New York City Mayor Eric Adams gave his most ominous prediction yet for the fate of the Big Apple, which is grappling with the influx of more than 110,000 migrants so far.
“Let me tell you something, New Yorkers. Never in my life have I had a problem that I did not see an ending to. I don’t see an ending to this. I don’t see an ending to this. This issue will destroy New York City. Destroy New York City,” Adams said during a Town Hall meeting on the Upper West Side on Wednesday. “We’re getting 10,000 migrants a month.… Now we’re getting people from all over the globe have made their minds up that they’re going to come through the southern part of the border and come into New York City.”
Separately Wednesday, Adams announced the transition of an emergency respite site into a new Humanitarian Emergency Response and Relief Center (HERRC) at Austell Place in Long Island City as the number of migrants currently in the city’s care approaches 60,000, and as more than 110,000 migrants have arrived in New York City since last spring.
“As asylum seekers have continued to arrive in New York City at an average rate of more than 2,400 every week, conditions on the ground required that the city transition the site to a large-scale congregate setting for single men,” the mayor’s office said in a press release. “The humanitarian relief center will start by providing shelter for up to 330 single men, but, once expanded to full capacity, the site will host a total of almost 1,000 asylum seekers.”
The expansion of the site makes it the city’s 16th large humanitarian relief center as part of the more than 200 shelter sites the city is operating, Health and Human Services Deputy Mayor Anne Williams-Isom said at a separate news conference Wednesday.
As of Sept. 3, she said the city had over 112,300 people in its care, including over 59,700 asylum seekers. Over 10,100 asylum seekers have come through the city intake center since September 2022. The city has opened 206 sites, including 15 humanitarian relief centers. Last week from August 28 to Sept. 3, more than 27,000 new asylum seekers entered the city’s care.

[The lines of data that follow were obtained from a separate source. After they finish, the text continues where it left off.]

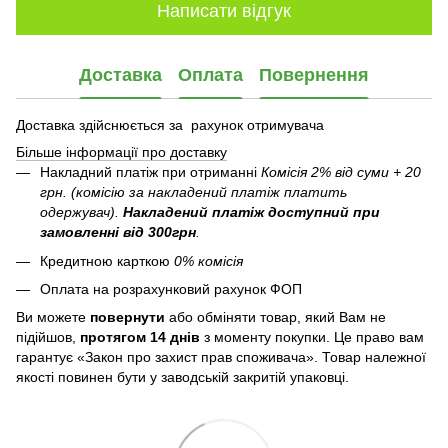
Написати відгук
Доставка
Оплата
Повернення
Доставка здійснюється за рахунок отримувача
Більше інформації про доставку
Накладний платіж при отриманні
Комісія 2% від суми + 20
грн. (комісію за накладений платіж платить
одержувач).
Накладений платіж
доступний при
замовленні від 300грн
.
Кредитною карткою
0% комісія
Оплата на розрахунковий рахунок ФОП
Ви можете
повернути
або обміняти товар, який Вам не
підійшов,
протягом 14 днів
з моменту покупки. Це право вам
гарантує «Закон про захист прав споживача». Товар належної
якості повинен бути у заводській закритій упаковці.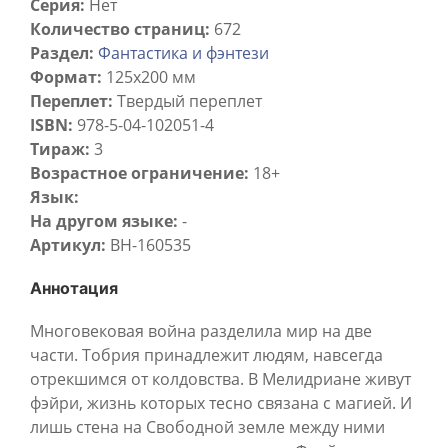
Серия:
Нет
Количество страниц:
672
Раздел:
Фантастика и фэнтези
Формат:
125x200 мм
Переплет:
Твердый переплет
ISBN:
978-5-04-102051-4
Тираж:
3
Возрастное ограничение:
18+
Язык:
На другом языке:
-
Артикул:
BH-160535
Аннотация
Многовековая война разделила мир на две
части. Тобрия принадлежит людям, навсегда
отрекшимся от колдовства. В Мелидриане живут
фэйри, жизнь которых тесно связана с магией. И
лишь стена на Свободной земле между ними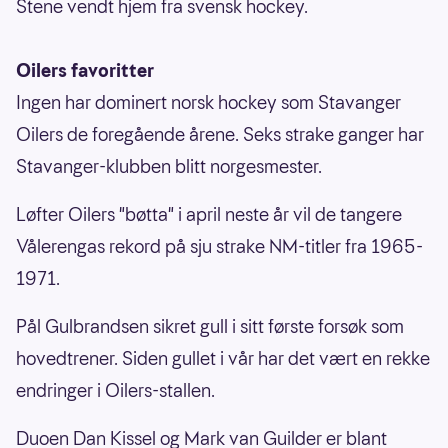
Stene vendt hjem fra svensk hockey.
Oilers favoritter
Ingen har dominert norsk hockey som Stavanger
Oilers de foregående årene. Seks strake ganger har
Stavanger-klubben blitt norgesmester.
Løfter Oilers "bøtta" i april neste år vil de tangere
Vålerengas rekord på sju strake NM-titler fra 1965-
1971.
Pål Gulbrandsen sikret gull i sitt første forsøk som
hovedtrener. Siden gullet i vår har det vært en rekke
endringer i Oilers-stallen.
Duoen Dan Kissel og Mark van Guilder er blant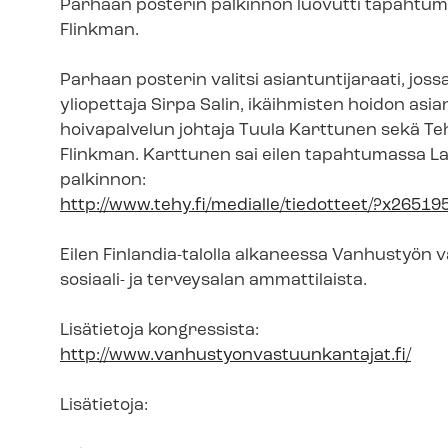
Parhaan posterin palkinnon luovutti tapahtumassa
Flinkman.
Parhaan posterin valitsi asiantuntijaraati, jossa
yliopettaja Sirpa Salin, ikäihmisten hoidon asi
hoivapalvelun johtaja Tuula Karttunen sekä Tehyn 
Flinkman. Karttunen sai eilen tapahtumassa La 
pal­kin­non:
http://www.tehy.fi/medialle/tiedotteet/?x265
Eilen Finlandia-talolla alkaneessa Vanhustyön 
sosiaali- ja terveysalan ammattilaista.
Lisätietoja kongressista:
http://www.van­hus­ty­on­vas­tuun­kan­ta­jat.fi/
Lisätietoja: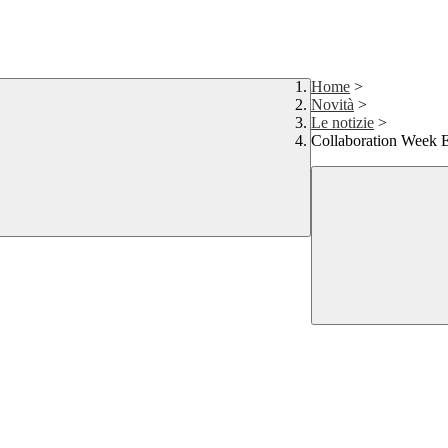
Home
>
Novità
>
Le notizie
>
Collaboration Week 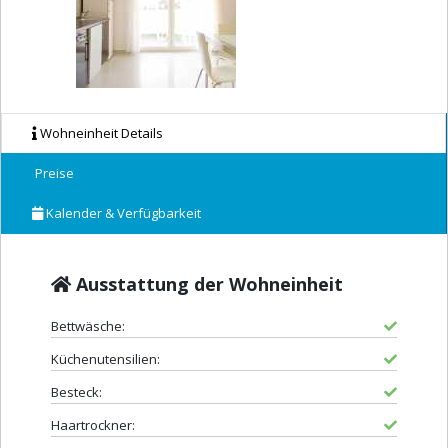
Wohneinheit Details
Preise
Kalender & Verfügbarkeit
Ausstattung der Wohneinheit
Bettwäsche:
Küchenutensilien:
Besteck:
Haartrockner: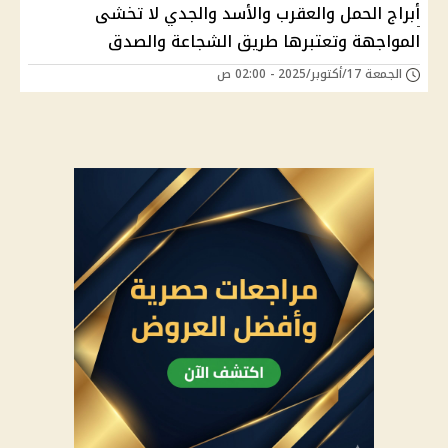
أبراج الحمل والعقرب والأسد والجدي لا تخشى
المواجهة وتعتبرها طريق الشجاعة والصدق
الجمعة 17/أكتوبر/2025 - 02:00 ص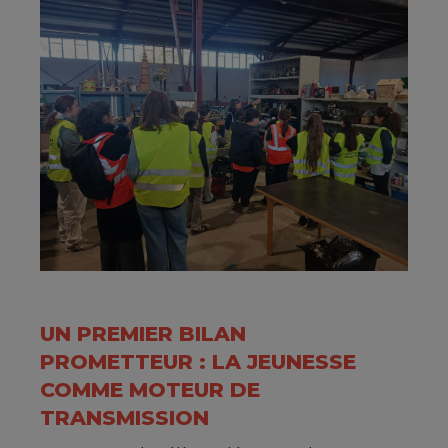
UN PREMIER BILAN
PROMETTEUR : LA JEUNESSE
COMME MOTEUR DE
TRANSMISSION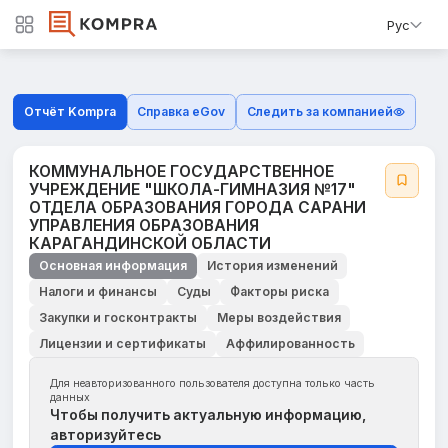
Рус
Отчёт Kompra
Справка eGov
Следить за компанией
КОММУНАЛЬНОЕ ГОСУДАРСТВЕННОЕ
УЧРЕЖДЕНИЕ "ШКОЛА-ГИМНАЗИЯ №17"
ОТДЕЛА ОБРАЗОВАНИЯ ГОРОДА САРАНИ
УПРАВЛЕНИЯ ОБРАЗОВАНИЯ
КАРАГАНДИНСКОЙ ОБЛАСТИ
Основная информация
История изменений
Налоги и финансы
Суды
Факторы риска
Закупки и госконтракты
Меры воздействия
Лицензии и сертификаты
Аффилированность
Для неавторизованного пользователя доступна только часть
данных
Чтобы получить актуальную информацию,
авторизуйтесь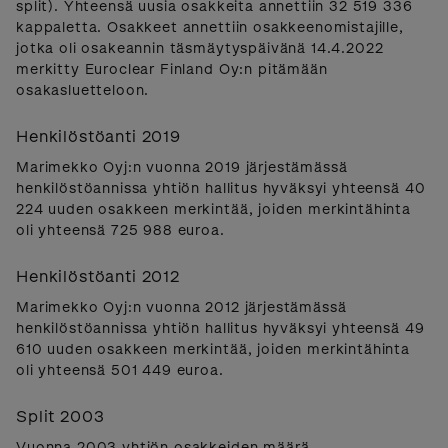
split). Yhteensä uusia osakkeita annettiin 32 519 336
kappaletta. Osakkeet annettiin osakkeenomistajille,
jotka oli osakeannin täsmäytyspäivänä 14.4.2022
merkitty Euroclear Finland Oy:n pitämään
osakasluetteloon.
Henkilöstöanti 2019
Marimekko Oyj:n vuonna 2019 järjestämässä
henkilöstöannissa yhtiön hallitus hyväksyi yhteensä 40
224 uuden osakkeen merkintää, joiden merkintähinta
oli yhteensä 725 988 euroa.
Henkilöstöanti 2012
Marimekko Oyj:n vuonna 2012 järjestämässä
henkilöstöannissa yhtiön hallitus hyväksyi yhteensä 49
610 uuden osakkeen merkintää, joiden merkintähinta
oli yhteensä 501 449 euroa.
Split 2003
Vuonna 2003 yhtiön osakkeiden määrä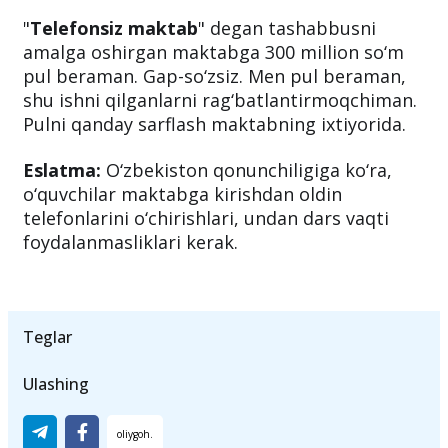
"
Telefonsiz maktab
" degan tashabbusni
amalga oshirgan maktabga 300 million so‘m
pul beraman. Gap-so‘zsiz. Men pul beraman,
shu ishni qilganlarni rag‘batlantirmoqchiman.
Pulni qanday sarflash maktabning ixtiyorida.
Eslatma:
O‘zbekiston qonunchiligiga ko‘ra,
o‘quvchilar maktabga kirishdan oldin
telefonlarini o‘chirishlari, undan dars vaqti
foydalanmasliklari kerak.
Teglar
Ulashing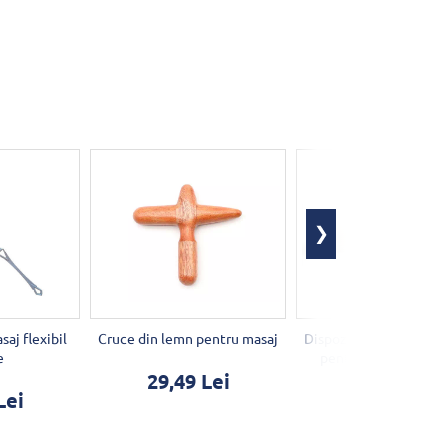
saj flexibil
Cruce din lemn pentru masaj
Dispozitiv de masaj di
e
pentru picioare și s
29,49 Lei
Lei
136,26 Lei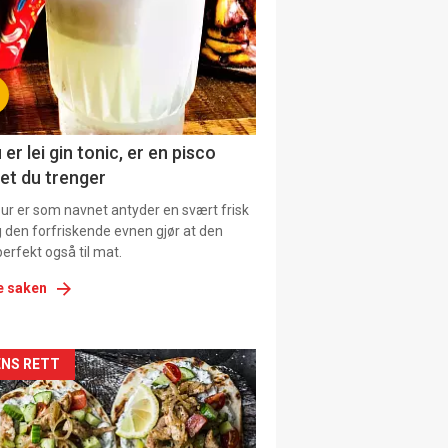
tion
ens
 er lei gin tonic, er en pisco
et du trenger
our er som navnet antyder en svært frisk
g den forfriskende evnen gjør at den
erfekt også til mat.
e saken
kler
NS RETT
il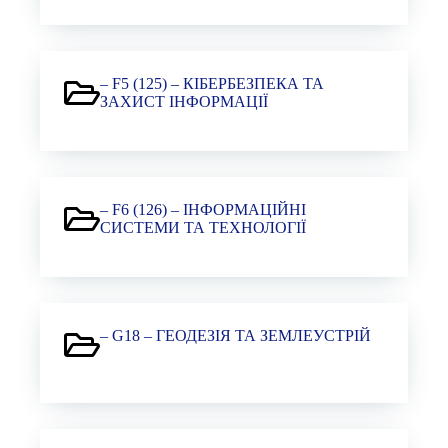
– F5 (125) – КІБЕРБЕЗПЕКА ТА
ЗАХИСТ ІНФОРМАЦІЇ
– F6 (126) – ІНФОРМАЦІЙНІ
СИСТЕМИ ТА ТЕХНОЛОГІЇ
– G18 – ГЕОДЕЗІЯ ТА ЗЕМЛЕУСТРІЙ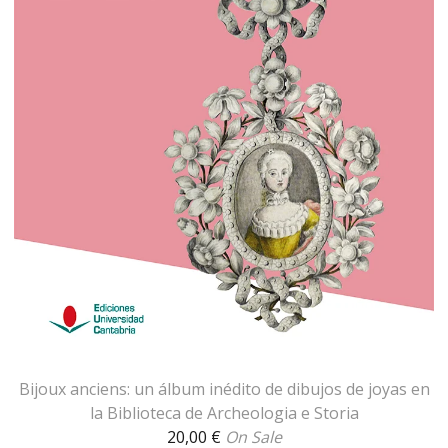
Bijoux anciens: un álbum inédito de dibujos de joyas en
la Biblioteca de Archeologia e Storia
20,00
€
On Sale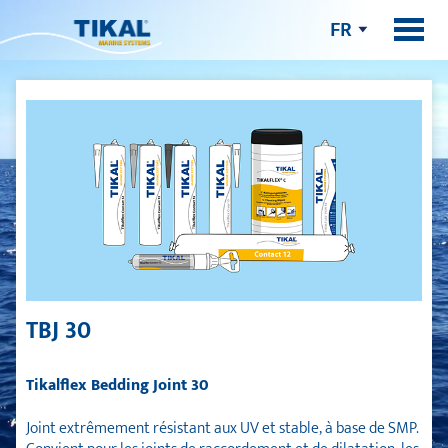
FR
TBJ 30
Tikalflex Bedding Joint 30
Joint extrêmement résistant aux UV et stable, à base de SMP.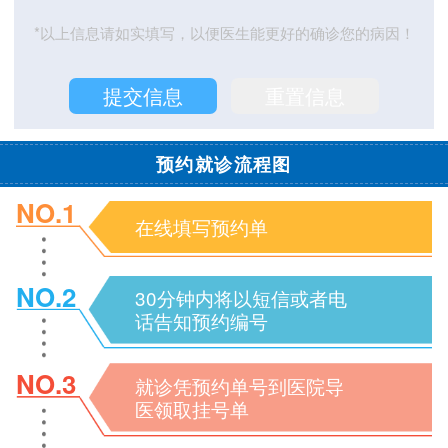
*以上信息请如实填写，以便医生能更好的确诊您的病因！
预约就诊流程图
NO.1
在线填写预约单
NO.2
30分钟内将以短信或者电
话告知预约编号
NO.3
就诊凭预约单号到医院导
医领取挂号单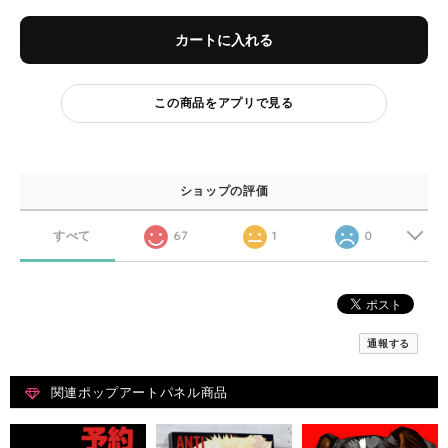
カートに入れる
この商品をアプリで見る
ショップの評価
すべて
67
1
0
通報する
関連ポップアートパネル商品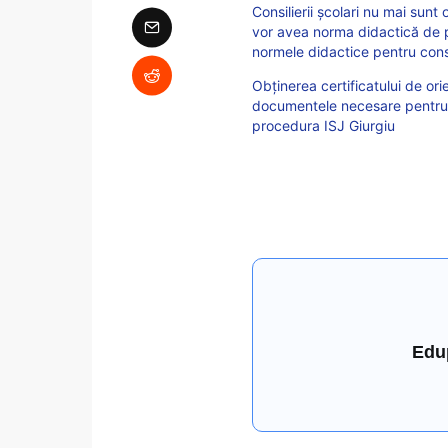
Consilierii școlari nu mai sunt 
vor avea norma didactică de p
normele didactice pentru consil
Obținerea certificatului de ori
documentele necesare pentru pr
procedura ISJ Giurgiu
Edu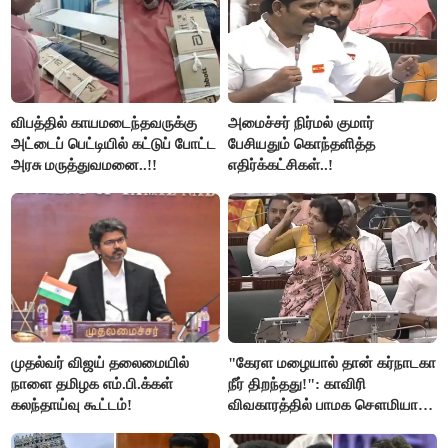
விபத்தில் காயமடைந்தவருக்கு
அமைச்சர் நிர்மல் குமார்
அட்டைப் பெட்டியில் கட்டுப் போட்ட
பேசியதும் கொந்தளித்த
அரசு மருத்துவமனை..!!
எதிர்க்கட்சிகள்..!
முதல்வர் விஜய் தலைமையில்
"கேரள மழையால் தான் கர்நாடகா
நாளை தமிழக எம்.பி.க்கள்
நீர் திறந்தது!": காவிரி
கலந்தாய்வு கூட்டம்!
விவகாரத்தில் பாமக சௌமியா
அன்புமணி சாடல்!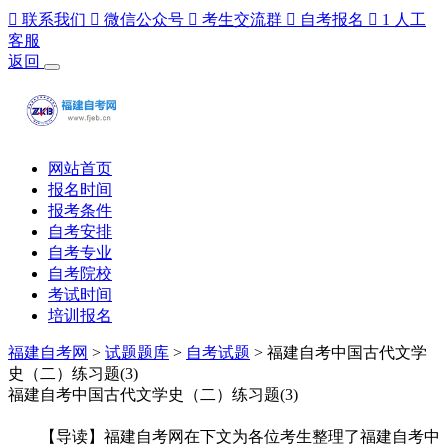

联系我们

微信公众号

考生交流群

自考报名

1
人工
客服
返回
网站首页
报名时间
报考条件
自考安排
自考专业
自考院校
考试时间
培训报名
福建自考网
>
试题题库
>
自考试题
> 福建自考中国古代文学
史（二）练习题(3)
福建自考中国古代文学史（二）练习题(3)
【导读】福建自考网在下文为各位考生整理了福建自考中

“Hundreds of asylum seekers continue to arrive to our city every day and our heads are barely being kept above water,” Williams-Isom said. “There are solutions to this emergency. We need expedited work authorization, additional financial support, a federal declaration of emergency, a national and a state wide decompression strategy to relieve the pressure that we are feeling here in New York City. There are solutions here. The status quo is not working, and New Yorkers are demanding that we do more.”